Note that in practice non-linear pc systems are also paged, that PAGED2LEVEL implies PAGED, and that SPLIT_DECRYPTION implies DECRYPTION.

2.5. pc_linear_to_real and pc_real_to_linear

offs_t pc_linear_to_real(offs_t pc) const
offs_t pc_real_to_linear(offs_t pc) const

These methods should be present only when NONLINEAR_PC is set in the interface flags. They must convert pc to and from a value to a linear domain where the instruction parameters and next instruction are reached by incrementing the value. pc_real_to_linear converts to that domain, pc_linear_to_real converts back from that domain.

2.6. page_address_bits

u32 page_address_bits() const

Present on when PAGED or PAGED2LEVEL is set, gives the number of address bits in the lowest page.

2.7. page2_address_bits

u32 page2_address_bits() const

Present on when PAGED2LEVEL is set, gives the number of address bits in the upper page.

2.8. decryptnn

u8 decrypt8 (u8 value, offs_t pc, bool opcode) const
u16 decrypt16(u16 value, offs_t pc, bool opcode) const
u32 decrypt32(u32 value, offs_t pc, bool opcode) const
u64 decrypt64(u64 value, offs_t pc, bool opcode) const

One of these must be defined when INTERNAL_DECRYPTION or SPLIT_DECRYPTION is set. The chosen one is the one which takes what opcode_alignment represents in bytes.

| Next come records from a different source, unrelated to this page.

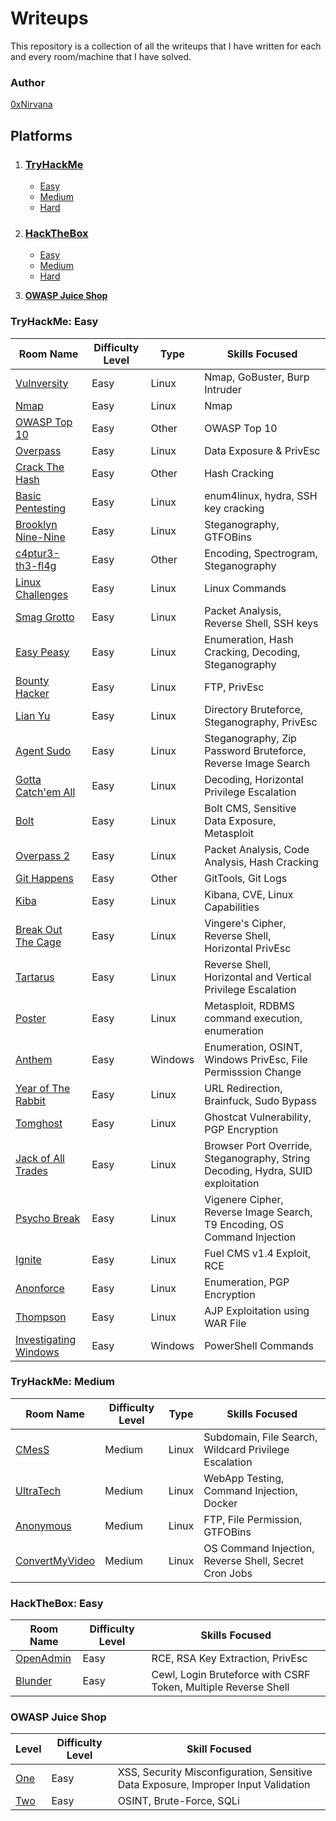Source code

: # Writeups

This repository is a collection of all the writeups that I have written for each and every room/machine that I have solved.

### Author

[0xNirvana](https://tryhackme.com/p/0xNirvana)

## **Platforms**

1. ### [TryHackMe](#TryHackMe-Easy)

   * [Easy](#TryHackMe-Easy)
   * [Medium](#TryHackMe-Medium)
   * [Hard](./TryHackMe/Hard/hard.md)

2. ### [HackTheBox](#HackTheBox-Easy)

   * [Easy](#HackTheBox-Easy)
   * [Medium](./HackTheBox/Medium/medium.md)
   * [Hard](./HackTheBox/Hard/hard.md)
   
3. **[OWASP Juice Shop](#OWASP-Juice-Shop)**

### TryHackMe: Easy

| Room Name | Difficulty Level | Type | Skills Focused |
|-----------|------------------|----------------|----------------|
|[Vulnversity](./TryHackMe/Easy/Vulnversity/vulnversity_writeup.md)|Easy|Linux|Nmap, GoBuster, Burp Intruder|
|[Nmap](./TryHackMe/Easy/Nmap/nmap_writeup.md)|Easy|Linux|Nmap|
|[OWASP Top 10](./TryHackMe/Easy/OWASP_Top_10/writeup.md)|Easy|Other|OWASP Top 10|
|[Overpass](./TryHackMe/Easy/Overpass/overpass.md)|Easy|Linux|Data Exposure & PrivEsc|
|[Crack The Hash](./TryHackMe/Easy/CrackTheHash/crackthehash.md)|Easy|Other|Hash Cracking|
|[Basic Pentesting](./TryHackMe/Easy/BasicPentesting/basicpentesting.md)|Easy|Linux|enum4linux, hydra, SSH key cracking|
|[Brooklyn Nine-Nine](./TryHackMe/Easy/Brooklyn99/brooklyn99.md)|Easy|Linux|Steganography, GTFOBins|
|[c4ptur3-th3-fl4g](./TryHackMe/Easy/c4ptur3-th3-fl4g/capturetheflag.md)|Easy|Other|Encoding, Spectrogram, Steganography|
|[Linux Challenges](./TryHackMe/Easy/LinuxChallenges/linuxchallenges.md)|Easy|Linux|Linux Commands|
|[Smag Grotto](./TryHackMe/Easy/SmagGrotto/smaggrotto.md)|Easy|Linux|Packet Analysis, Reverse Shell, SSH keys|
|[Easy Peasy](./TryHackMe/Easy/EasyPeasy/easypeasy.md)|Easy|Linux|Enumeration, Hash Cracking, Decoding, Steganography|
|[Bounty Hacker](./TryHackMe/Easy/bountyHacker/bountyhacker.md)|Easy|Linux|FTP, PrivEsc|
|[Lian Yu](./TryHackMe/Easy/lianYu/lianyu.md)|Easy|Linux|Directory Bruteforce, Steganography, PrivEsc|
|[Agent Sudo](./TryHackMe/Easy/agentSudo/agentsudo.md)|Easy|Linux|Steganography, Zip Password Bruteforce, Reverse Image Search|
|[Gotta Catch'em All](./TryHackMe/Easy/gottaCatchEmAll/gottacatchemall.md)|Easy|Linux|Decoding, Horizontal Privilege Escalation|
|[Bolt](./TryHackMe/Easy/bolt/bolt.md)|Easy|Linux|Bolt CMS, Sensitive Data Exposure, Metasploit|
|[Overpass 2](./TryHackMe/Easy/overpass2/overpass2.md)|Easy|Linux|Packet Analysis, Code Analysis, Hash Cracking|
|[Git Happens](./TryHackMe/Easy/gitHappens/githappens.md)|Easy|Other|GitTools, Git Logs|
|[Kiba](./TryHackMe/Easy/kiba/kiba.md)|Easy|Linux|Kibana, CVE, Linux Capabilities|
|[Break Out The Cage](./TryHackMe/Easy/breakOutTheCage/breakoutthecage.md)|Easy|Linux|Vingere's Cipher, Reverse Shell, Horizontal PrivEsc|
|[Tartarus](./TryHackMe/Easy/tartarus/tartarus.md)|Easy|Linux|Reverse Shell, Horizontal and Vertical Privilege Escalation|
|[Poster](./TryHackMe/Easy/poster/poster.md)|Easy|Linux|Metasploit, RDBMS command execution, enumeration|
|[Anthem](./TryHackMe/Easy/anthem/anthem.md)|Easy|Windows|Enumeration, OSINT, Windows PrivEsc, File Permisssion Change|
|[Year of The Rabbit](./TryHackMe/Easy/yearOfTheRabbit/yearoftherabbit.md)|Easy|Linux|URL Redirection, Brainfuck, Sudo Bypass|
|[Tomghost](./TryHackMe/Easy/tomghost/tomghost.md)|Easy|Linux|Ghostcat Vulnerability, PGP Encryption|
|[Jack of All Trades](./TryHackMe/Easy/jackofalltrades/jackofalltrades.md)|Easy|Linux|Browser Port Override, Steganography, String Decoding, Hydra, SUID exploitation|
|[Psycho Break](./TryHackMe/Easy/psychoBreak/psychobreak.md)|Easy|Linux|Vigenere Cipher, Reverse Image Search, T9 Encoding, OS Command Injection|
|[Ignite](./TryHackMe/Easy/ignite/ignite.md)|Easy|Linux|Fuel CMS v1.4 Exploit, RCE|
|[Anonforce](./TryHackMe/Easy/anonforce/anonforce.md)|Easy|Linux|Enumeration, PGP Encryption|
|[Thompson](./TryHackMe/Easy/thompson/thompson.md)|Easy|Linux|AJP Exploitation using WAR File|
|[Investigating Windows](./TryHackMe/Easy/investigatingWindows/investigatingwindows.md)|Easy|Windows|PowerShell Commands|

### TryHackMe: Medium

| Room Name                                                    | Difficulty Level | Type  | Skills Focused                                        |
| ------------------------------------------------------------ | ---------------- | ----- | ----------------------------------------------------- |
| [CMesS](./TryHackMe/Medium/cmess/cmess.md)                   | Medium           | Linux | Subdomain, File Search, Wildcard Privilege Escalation |
| [UltraTech](./TryHackMe/Medium/ultraTech/ultratech.md)       | Medium           | Linux | WebApp Testing, Command Injection, Docker             |
| [Anonymous](./TryHackMe/Medium/anonymous/anonymous.md)       | Medium           | Linux | FTP, File Permission, GTFOBins                        |
| [ConvertMyVideo](./TryHackMe/Medium/convertMyVideo/convertmyvideo.md) | Medium           | Linux | OS Command Injection, Reverse Shell, Secret Cron Jobs |



### HackTheBox: Easy

| Room Name                                             | Difficulty Level | Skills Focused                                               |
| ----------------------------------------------------- | ---------------- | ------------------------------------------------------------ |
| [OpenAdmin](./HackTheBox/Easy/openAdmin/openadmin.md) | Easy             | RCE, RSA Key Extraction, PrivEsc                             |
| [Blunder](./HackTheBox/Easy/blunder/blunder.md)       | Easy             | Cewl, Login Bruteforce with CSRF Token, Multiple Reverse Shell |

### OWASP Juice Shop

| Level | Difficulty Level | Skill Focused                                                |
| ----- | ---------------- | ------------------------------------------------------------ |
| [One](./OWASP_Juice_Shop/Level1.md)  | Easy             | XSS, Security Misconfiguration, Sensitive Data Exposure, Improper Input Validation |
| [Two](./OWASP_Juice_Shop/Level2.md) | Easy | OSINT, Brute-Force, SQLi |

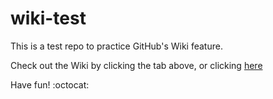 # wiki-test
This is a test repo to practice GitHub's Wiki feature.

Check out the Wiki by clicking the tab above, or clicking [here](https://github.com/brettjbush/wiki-test/wiki/Home)

Have fun! :octocat:  
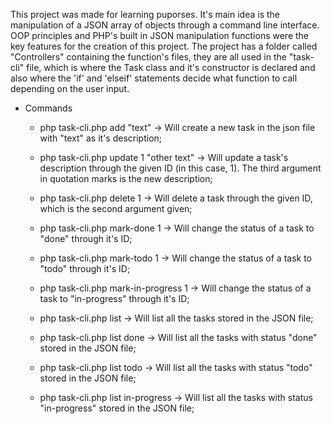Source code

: This project was made for learning puporses. It's main idea is the manipulation of a JSON array of objects through a command line interface.
OOP principles and PHP's built in JSON manipulation functions were the key features for the creation of this project.
The project has a folder called "Controllers" containing the function's files, they are all used in the "task-cli" file, which is where the 
Task class and it's constructor is declared and also where the 'if' and 'elseif' statements decide what function to call depending on the user
input.

* Commands 
   * php task-cli.php add "text" -> Will create a new task in the json file with "text" as it's description;
     
   * php task-cli.php update 1 "other text" -> Will update a task's description through the given ID (in this case, 1). The third argument in
     quotation marks is the new description;
     
   * php task-cli.php delete 1 -> Will delete a task through the given ID, which is the second argument given;
     
   * php task-cli.php mark-done 1 -> Will change the status of a task to "done" through it's ID;
     
   * php task-cli.php mark-todo 1 -> Will change the status of a task to "todo" through it's ID;
     
   * php task-cli.php mark-in-progress 1 -> Will change the status of a task to "in-progress" through it's ID;
     
   * php task-cli.php list -> Will list all the tasks stored in the JSON file;
     
   * php task-cli.php list done -> Will list all the tasks with status "done" stored in the JSON file;
     
   * php task-cli.php list todo -> Will list all the tasks with status "todo" stored in the JSON file;
     
   * php task-cli.php list in-progress -> Will list all the tasks with status "in-progress" stored in the JSON file;
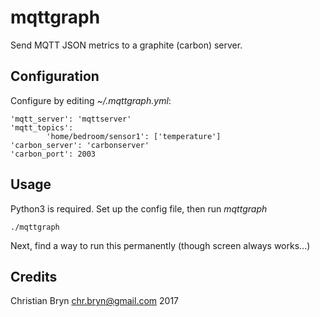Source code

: mqttgraph
=========

Send MQTT JSON metrics to a graphite (carbon) server.


Configuration
-------------

Configure by editing _~/.mqttgraph.yml_:

    'mqtt_server': 'mqttserver'
    'mqtt_topics':
    		'home/bedroom/sensor1': ['temperature']
    'carbon_server': 'carbonserver'
    'carbon_port': 2003

Usage
-----

Python3 is required. Set up the config file, then run _mqttgraph_

    ./mqttgraph

Next, find a way to run this permanently (though screen always works...)

Credits
-------

Christian Bryn <chr.bryn@gmail.com> 2017
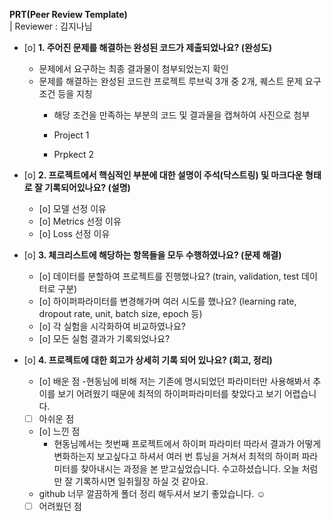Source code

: **PRT(Peer Review Template)**  
| Reviewer : 김지나님
- [o]  **1. 주어진 문제를 해결하는 완성된 코드가 제출되었나요? (완성도)**
    - 문제에서 요구하는 최종 결과물이 첨부되었는지 확인
    - 문제를 해결하는 완성된 코드란 프로젝트 루브릭 3개 중 2개, 
    퀘스트 문제 요구조건 등을 지칭
        - 해당 조건을 만족하는 부분의 코드 및 결과물을 캡쳐하여 사진으로 첨부
        - Project 1
          
        - Prpkect 2
  

- [o]  **2. 프로젝트에서 핵심적인 부분에 대한 설명이 주석(닥스트링) 및 마크다운 형태로 잘 기록되어있나요? (설명)**
    - [o]  모델 선정 이유
    - [o]  Metrics 선정 이유
    - [o]  Loss 선정 이유

- [o]  **3. 체크리스트에 해당하는 항목들을 모두 수행하였나요? (문제 해결)**
    - [o]  데이터를 분할하여 프로젝트를 진행했나요? (train, validation, test 데이터로 구분)
    - [o]  하이퍼파라미터를 변경해가며 여러 시도를 했나요? (learning rate, dropout rate, unit, batch size, epoch 등)
    - [o]  각 실험을 시각화하여 비교하였나요?
    - [o]  모든 실험 결과가 기록되었나요?

- [o]  **4. 프로젝트에 대한 회고가 상세히 기록 되어 있나요? (회고, 정리)**
    - [o]  배운 점
      -현동님에 비해 저는 기존에 명시되었던 파라미터만 사용해봐서 추이를 보기 어려웠기 때문에 최적의 하이퍼파라미터를 찾았다고 보기 어렵습니다. 
    - [ ]  아쉬운 점
    - [o]  느낀 점
      - 현동님께서는 첫번째 프로젝트에서 하이퍼 파라미터 따라서 결과가 어떻게 변화하는지 보고싶다고 하셔서 여러 번 튜닝을 거쳐서 최적의 하이퍼 파라미터를 찾아내시는 과정을 본 받고싶었습니다. 수고하셨습니다. 오늘 처럼만 잘 기록하시면 일취월장 하실 것 같아요.
    - github 너무 깔끔하게 폴더 정리 해두셔서 보기 좋았습니다. ☺️
    - [ ]  어려웠던 점
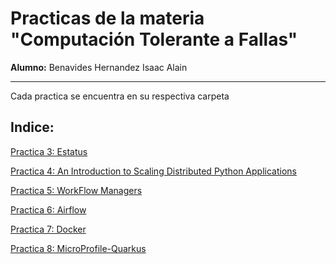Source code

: # Practicas de la materia "Computación Tolerante a Fallas"
**Alumno:** Benavides Hernandez Isaac Alain

---

Cada practica se encuentra en su respectiva carpeta
## Indice:
[Practica 3: Estatus](https://github.com/isaac-bh/Computacion-Tolerante-a-Fallas/tree/main/3.%20Estatus)

[Practica 4: An Introduction to Scaling Distributed Python Applications](https://github.com/isaac-bh/Computacion-Tolerante-a-Fallas/tree/main/4.%20Introduction%20to%20Scaling%20Distributed%20Python%20Applications)

[Practica 5: WorkFlow Managers](https://github.com/isaac-bh/Computacion-Tolerante-a-Fallas/tree/main/5.%20Workflow%20Managers)

[Practica 6: Airflow](https://github.com/isaac-bh/Computacion-Tolerante-a-Fallas/tree/main/6.%20Airflow)

[Practica 7: Docker](https://github.com/isaac-bh/Computacion-Tolerante-a-Fallas/tree/main/7.%20Docker)

[Practica 8: MicroProfile-Quarkus](https://github.com/isaac-bh/Computacion-Tolerante-a-Fallas/tree/main/8.%20Microprofile-Quarkus)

That method decrypts a given value read from address pc (from AS_PROGRAM) and gives the result which will be passed to the disassembler. In the split decryption case, opcode indicates whether we’re in the opcode (true) or parameter (false) part of the instruction.

3. Disassembler interface, device_disasm_interface

3.1. Definition

A CPU core derives from device_disasm_interface through cpu_device. One method has to be implemented, create_disassembler.

3.2. create_disassembler

util::disasm_interface *create_disassembler()

That method must return a pointer to a newly allocated disassembler object. The caller takes ownership and handles the lifetime.

THis method will be called at most one in the lifetime of the cpu object.

4. Disassembler configuration and communication

Some disassemblers need to be configured. Configuration can be unchanging (static) for the duration of the run (cpu model type for instance) or dynamic (state of a flag or a user preference). Static configuration can be done through either (a) parameter(s) to the disassembler constructor, or through deriving a main disassembler class. If the information is short and its semantics obvious (like a model name), feel free to use a parameter. Otherwise derive the class.

Dynamic configuration must be done by first defining a nested public struct called “config” in the disassembler, with virtual destructor and pure virtual methods to pull the required information. A pointer to that struct should be passed to the disassembler constructor. The cpu core should then add a derivation from that config struct and implement the methods. Unidasm will have to derive a small class from the config class to give the information.

5. Missing stuff

There currently is no way for the debugger GUI to add per-core configuration. It is needed for in particular the s2650 and the saturn cores. It should go through the cpu core class itself, since it’s pulled from the config struct.

There is support missing in unidasm for per-cpu configuration. That’s needed for a lot of things, see the unidasm source code for the current list (“Configuration missing” comments).